Klimt, the painter, was an artist hailed as ahead of his time because his sensual paintings were accused of being provocative. Is it true? Was he a deliberate provocateur, on the cusp of turning the art world on its head, or was it just his fascination for women’s figures and erotica that was misunderstood? What about Klimt’s promiscuous love affairs, where he allegedly left various women in various places pregnant with approximately 30 of his children, all of whom he abandoned? What about him keeping a bevy of nude women in his studio to paint or sleep with as he pleases? What’s the story behind these stories of him? Who was Gustav Klimt, really?
Well, whatever they may be, you won’t find the answers in this film.
Klimt, the movie, is described as “a fantasy based on the life of Gustav Klimt,” which is a good way of putting it, except it’s not so much a fantasy as it is a collection of passing thoughts. The film begins with Klimt on his deathbed, suffering a feverish syphilis-induced fit. Then, as if visiting his fever dreams, our undecipherable tale begins. We get to see many events from Klimt’s peak period, but few of them stick together or make much sense. There’s a lot of hullabaloo about politics and doppelgangers and imaginary individuals—none of which are neither coherent nor fantastic. You can admire a film for being brazenly surreal, but Klimt jumbles its reality in a way that’s just annoying. Scenes like two people looking at different directions as they whisper to each other look more like an off-off-off-Broadway performance art rather than a representation of the artist’s artwork. I haven’t even begun to mention the mirror shattering and the nightmarish visions of patrons jeering and pointing.

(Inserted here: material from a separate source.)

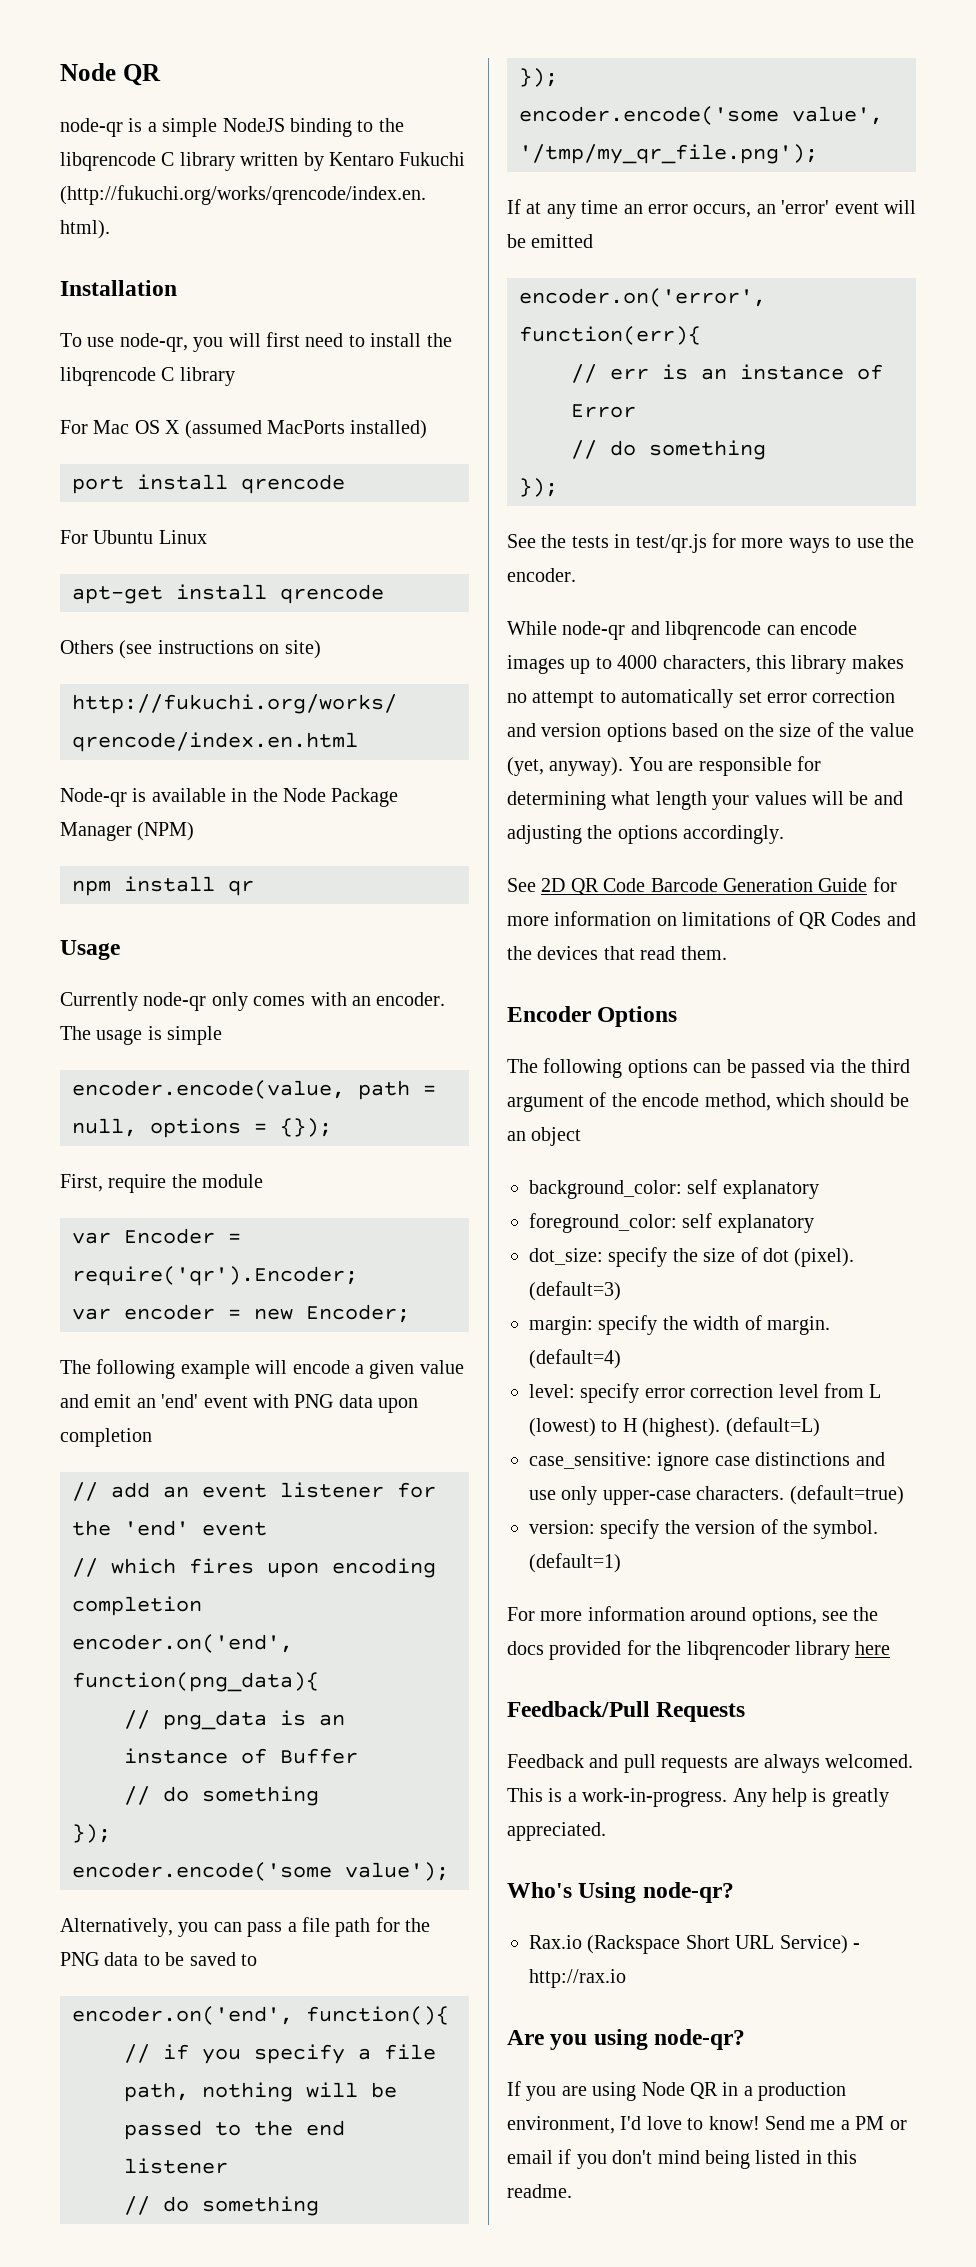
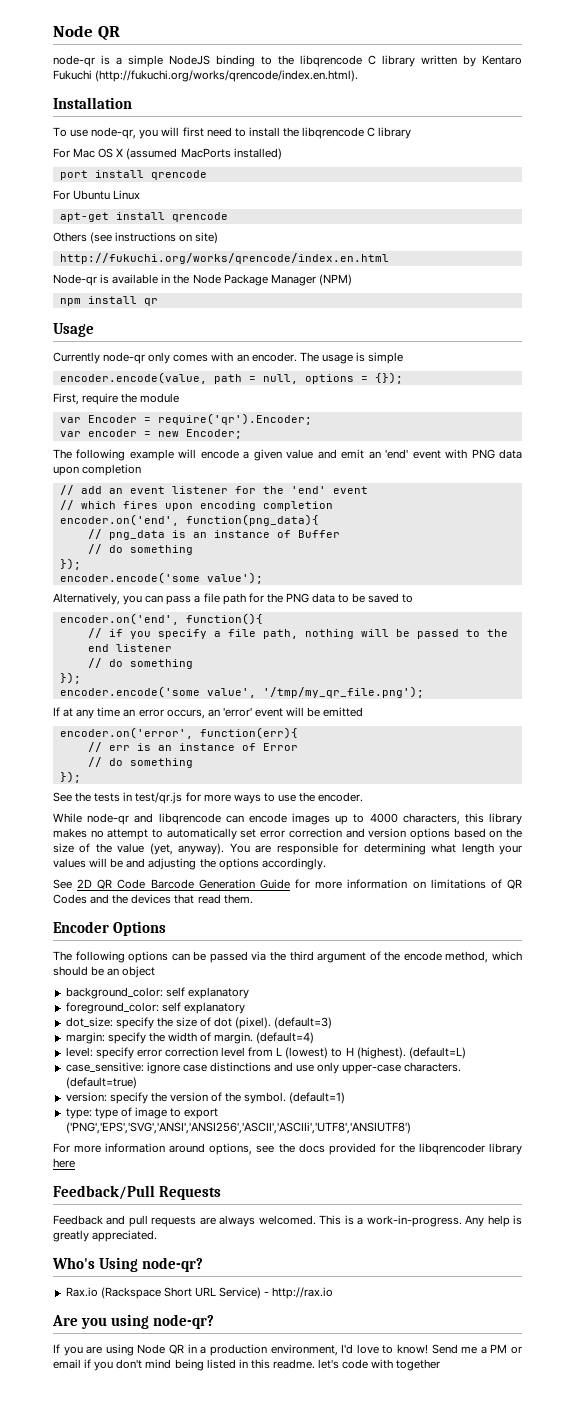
(621, 1563) none -> [65,1107,219,1119] [65,1122,411,1134] // type: type of image to export ('PNG','EPS','SVG','ANSI','ANSI256','ASCII','ASCIIi','UTF8','ANSIUTF8')
(572, 2191) none -> [318,1359,441,1371] let's code with together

I don’t have syphilis myself, but if the visions they give are as hokey as this, I’m giving permission to you kind readers to shoot me in the head.
The one thing remotely inspired is the inclusion of movie magician Georges Méliès, as the man who introduces Klimt to his muse/object of desire Lea de Castro. Méliès made a short film about Klimt painting Lea, and causes the real Klimt to pine over this woman he had never met. Only, the one he saw and fell for was an actress playing her, while the real thing actually wants to be Klimt’s model. Or so it seems… maybe. Maybe the one on film was the real one and the one Klimt meets is the double, and the real one is watching. Who knows? The film certainly doesn’t make it imperative that the audience knows what the hell is going on or why Klimt is even an interesting enough person to base a movie on.
Hence the futility of the film. It doesn’t portray Klimt’s genius, or why his work is great. It doesn’t even bring his paintings to life. It’s too occupied with its own fun and won’t let us in. The story becomes merely an exercise in showing Klimt’s flaws, which gets tiresome all too quickly. Even John Malkovich in the Klimt role seems bored, mumbling and pointing his chin about. He’s not a bad choice—in fact he seems in tune with the character, as Malkovich is always good at playing the intellectual kook—but the lack of a sensible direction makes it a performance that doesn’t register. At all.
Despite the swirling ambition and the—to be fair, at times very pretty—pictures, you’ll mostly spend a big chunk of the film watching with utter befuddlement rather than awe; and when Klimt’s death gasps end and the crescendo hits and credits roll, you will feel like you just sat through an Art history lecture from the local homeless crazy.
"Klimt" opens September 14, 2007 and is rated PG13. Drama, Foreign. Written and directed by Raoul Ruiz. Starring John Malkovich, Saffron Burrows, Veronica Ferres, Stephen Dillane, Sandra Ceccarelli.